Estou no meio de uma
gravação. Olho da cadeira de onde estou sentado. Tenho à minha frente o
ex-goleiro do São Paulo e da Seleção Brasileira, Waldir Peres, e ao lado dele, o ex-ponta-esquerda Zé Sérgio. A
conversa segue. E ao mesmo tempo em que ouço o que está sendo dito minha cabeça me transporta pra um tempo em que
eu era menino. Repentinamente a imagem do garoto que eu era se forma. O chute
vem no alto, do lado direito. Sem pensar muito em atiro em direção à
bola. Ao tocá-la a comprimo
entre as duas mãos. Quando vem a certeza de que não irá mais me escapar solto o
grito: Waldir Peeeres! Isso enquanto meu corpo desaba no chão de cimento da
garagem do velho prédio em que morávamos castigando um pouco mais
meus cotovelos. Não há dor nisso, nada.
Quando volto ao papo decido dividir com
eles o que em mim se revelou como uma dúvida: será que as crianças hoje em dia
ainda gritam o nome de alguém na empolgação inocente que o futebol costuma
provocar? Para dar sentido ao que está sendo dito explico a razão da pergunta.

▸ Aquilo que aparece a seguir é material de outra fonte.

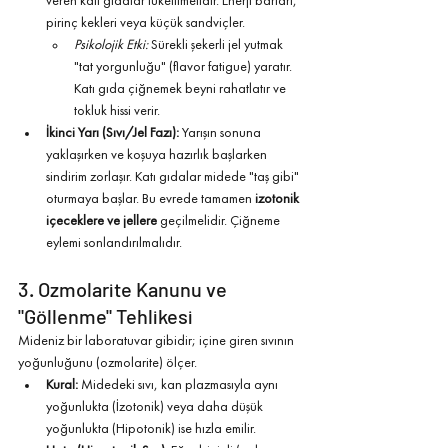
veren katı gıdalar tüketilmelidir. Enerji barları, 
pirinç kekleri veya küçük sandviçler.
Psikolojik Etki:
 Sürekli şekerli jel yutmak 
"tat yorgunluğu" (flavor fatigue) yaratır. 
Katı gıda çiğnemek beyni rahatlatır ve 
tokluk hissi verir.
İkinci Yarı (Sıvı/Jel Fazı):
 Yarışın sonuna 
yaklaşırken ve koşuya hazırlık başlarken 
sindirim zorlaşır. Katı gıdalar midede "taş gibi" 
oturmaya başlar. Bu evrede tamamen 
izotonik 
içeceklere ve jellere
 geçilmelidir. Çiğneme 
eylemi sonlandırılmalıdır.
3. Ozmolarite Kanunu ve 
"Göllenme" Tehlikesi
Mideniz bir laboratuvar gibidir; içine giren sıvının 
yoğunluğunu (ozmolarite) ölçer.
Kural:
 Midedeki sıvı, kan plazmasıyla aynı 
yoğunlukta (İzotonik) veya daha düşük 
yoğunlukta (Hipotonik) ise hızla emilir.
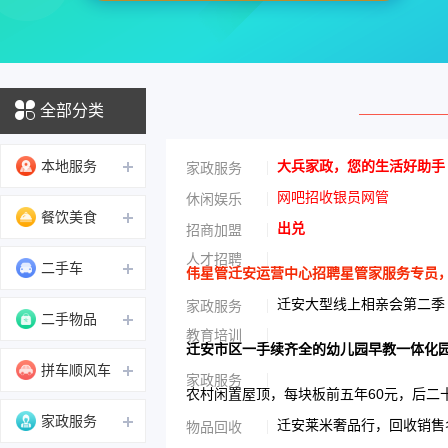
全部分类
本地服务
大兵家政，您的生活好助手
家政服务
网吧招收银员网管
休闲娱乐
餐饮美食
出兑
招商加盟
人才招聘
二手车
伟星管迁安运营中心招聘星管家服务专员，男性
迁安大型线上相亲会第二季
家政服务
二手物品
教育培训
迁安市区一手续齐全的幼儿园早教一体化
拼车顺风车
家政服务
农村闲置屋顶，每块板前五年60元，后二
家政服务
迁安莱米奢品行，回收销售名
物品回收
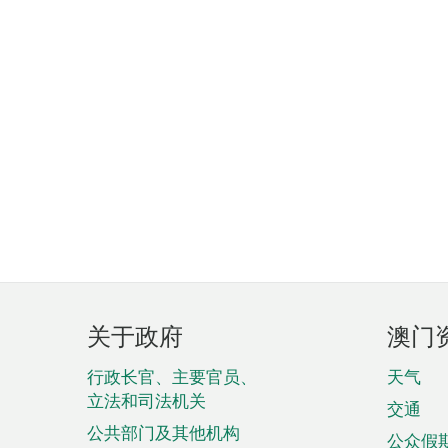
页
关于政府
澳门
脚
菜
行政长官、主要官员、
天气
立法和司法机关
单
交通
公共部门及其他机构
公众假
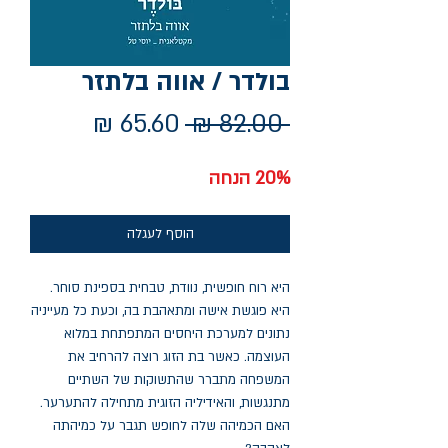
בולדר / אווה בלתזר
מחיר
מחיר
 ‏82.00 ‏₪ 
רגיל
מבצע
20% הנחה
הוסף לעגלה
היא רוח חופשית, נוודת, טבחית בספינת סוחר.
היא פוגשת אישה ומתאהבת בה, וכעת כל מעייניה
נתונים למערכת היחסים המתפתחת במלוא
העוצמה. כאשר בת הזוג רוצה להרחיב את
המשפחה מתברר שהתשוקות של השתיים
מתנגשות, והאידיליה הזוגית מתחילה להתערער.
האם הכמיהה שלה לחופש תגבר על כמיהתה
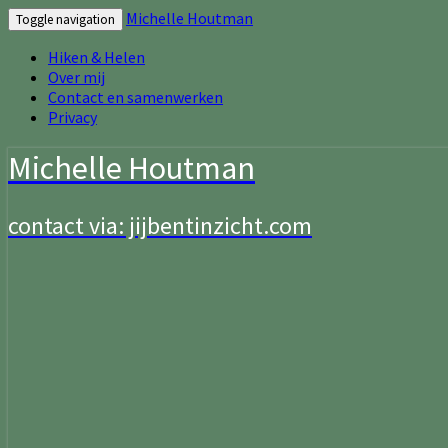
Michelle Houtman
Toggle navigation
Hiken & Helen
Over mij
Contact en samenwerken
Privacy
Michelle Houtman
contact via: jijbentinzicht.com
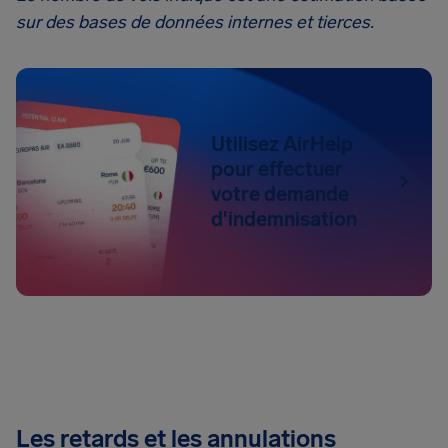
sur des bases de données internes et tierces.
Utilisez AirHelp
pour effectuer
votre demande
d'indemnisation
Les retards et les annulations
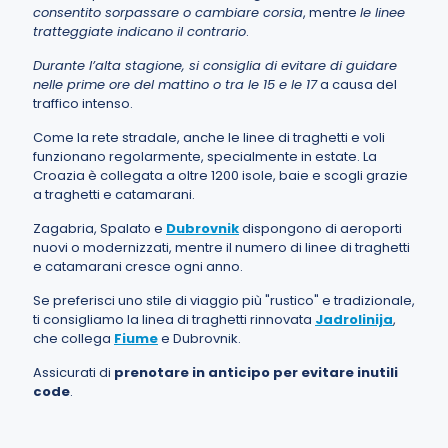
consentito sorpassare o cambiare corsia
, mentre
le linee
tratteggiate indicano il contrario
.
Durante l’alta stagione, si consiglia di evitare di guidare
nelle prime ore del mattino o tra le 15 e le 17
a causa del
traffico intenso.
Come la rete stradale, anche le linee di traghetti e voli
funzionano regolarmente, specialmente in estate. La
Croazia è collegata a oltre 1200 isole, baie e scogli grazie
a traghetti e catamarani.
Zagabria, Spalato e
Dubrovnik
dispongono di aeroporti
nuovi o modernizzati, mentre il numero di linee di traghetti
e catamarani cresce ogni anno.
Se preferisci uno stile di viaggio più "rustico" e tradizionale,
ti consigliamo la linea di traghetti rinnovata
Jadrolinija
,
che collega
Fiume
e Dubrovnik.
Assicurati di
prenotare in anticipo per evitare inutili
code
.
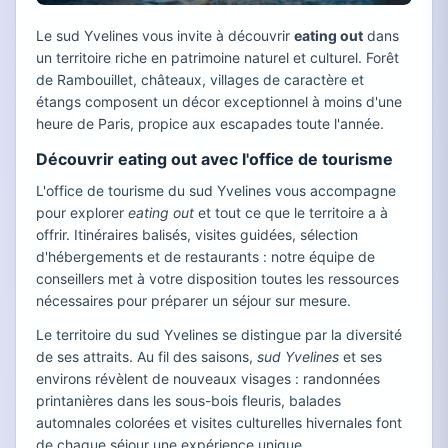
Le sud Yvelines vous invite à découvrir
eating out
dans
un territoire riche en patrimoine naturel et culturel. Forêt
de Rambouillet, châteaux, villages de caractère et
étangs composent un décor exceptionnel à moins d'une
heure de Paris, propice aux escapades toute l'année.
Découvrir eating out avec l'office de tourisme
L'office de tourisme du sud Yvelines vous accompagne
pour explorer
eating out
et tout ce que le territoire a à
offrir. Itinéraires balisés, visites guidées, sélection
d'hébergements et de restaurants : notre équipe de
conseillers met à votre disposition toutes les ressources
nécessaires pour préparer un séjour sur mesure.
Le territoire du sud Yvelines se distingue par la diversité
de ses attraits. Au fil des saisons,
sud Yvelines
et ses
environs révèlent de nouveaux visages : randonnées
printanières dans les sous-bois fleuris, balades
automnales colorées et visites culturelles hivernales font
de chaque séjour une expérience unique.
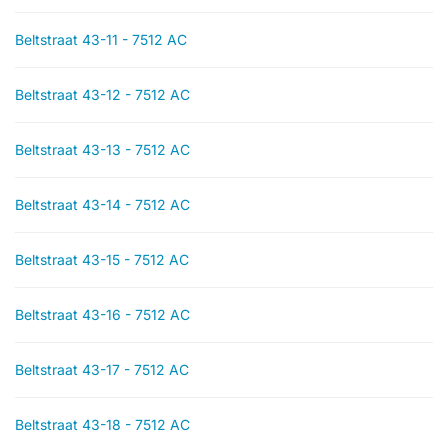
Beltstraat 43-11 - 7512 AC
Beltstraat 43-12 - 7512 AC
Beltstraat 43-13 - 7512 AC
Beltstraat 43-14 - 7512 AC
Beltstraat 43-15 - 7512 AC
Beltstraat 43-16 - 7512 AC
Beltstraat 43-17 - 7512 AC
Beltstraat 43-18 - 7512 AC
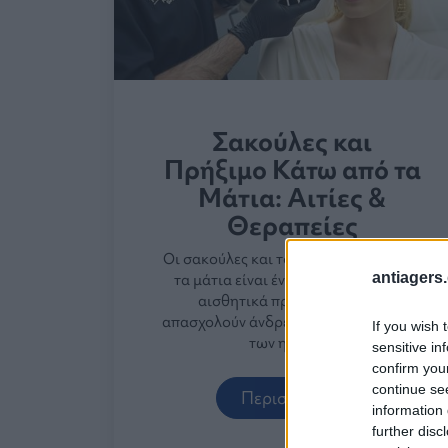
Σακούλες και
Πρήξιμο Κάτω από τα
Μάτια: Αιτίες &
Θεραπείες
Οι σακούλες και το πρήξιμο κάτω από
antiagers.
τα μάτια είναι ένα από τα πιο κοινά
αισθητικά προβλήματα που
απασχολούν άνδρες και γυναίκες όλων
If you wish 
των ηλικιών.
sensitive in
confirm you
continue se
Περισσότερα
information 
further disc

Falo da minha mania de moleque de gritar os nomes dos jogadores que eu gostava,
e que não era só o nome do Waldir que me saltava da boca. O de Zé Sérgio também.
Mas é bem verdade que minhas escapadas pela ponta eram bem menos brilhantes do
que eu conseguia ali embaixo da trave, ou na maior parte das vezes entre um
chinelo e outro mesmo.
É, mas o mundo girou e o tempo já não me dá o direito de
saber - e muito menos desfrutar - do que podem as crianças hoje com uma bola nos
pés. Hoje só me é dado descobrir as emoções de quem flerta, muito de perto, com
meio século de vida. E se isso vem à tona agora nesta linhas é em razão de tudo
o que vivemos nos últimos dias, em razão de uma tragédia ter inundado de
lágrimas a página mais bonita que o futebol brasileiro escreveu nesta temporada.
E que ao dilacerá-la revelou uma face do futebol que andava escondida e que eu, com
minha descrença, dava até como perdida. A face que faz desse jogo de regras
simples um catalisador da nossa emoção. Que nos permite comungar com quem nunca
vimos, que nos permite sentir a dor de alguém que sequer conhecemos.
Um jogo que
desde sempre se alimentou de emoções profundas, honestas, e que ao dar de
cara com essa combinação já rara, se agiganta. O vivido deixa entre tantas
lições a de que o futebol segue entre nós com sua alma intacta. Dependendo, como
sempre, do homem, de boa intenção, de ser tratado com nobreza. Oportunistas
existirão sempre. Gente que se contenta com o universo medíocre dos resultados
idem. Gente que se nega a vestir a cor do rival. Mas enquanto houver aqui, ali e
acolá, um menino voando em direção a uma bola, com um sorriso estampado no rosto
gritando o nome de alguém que o faça sonhar... o futebol sobreviverá.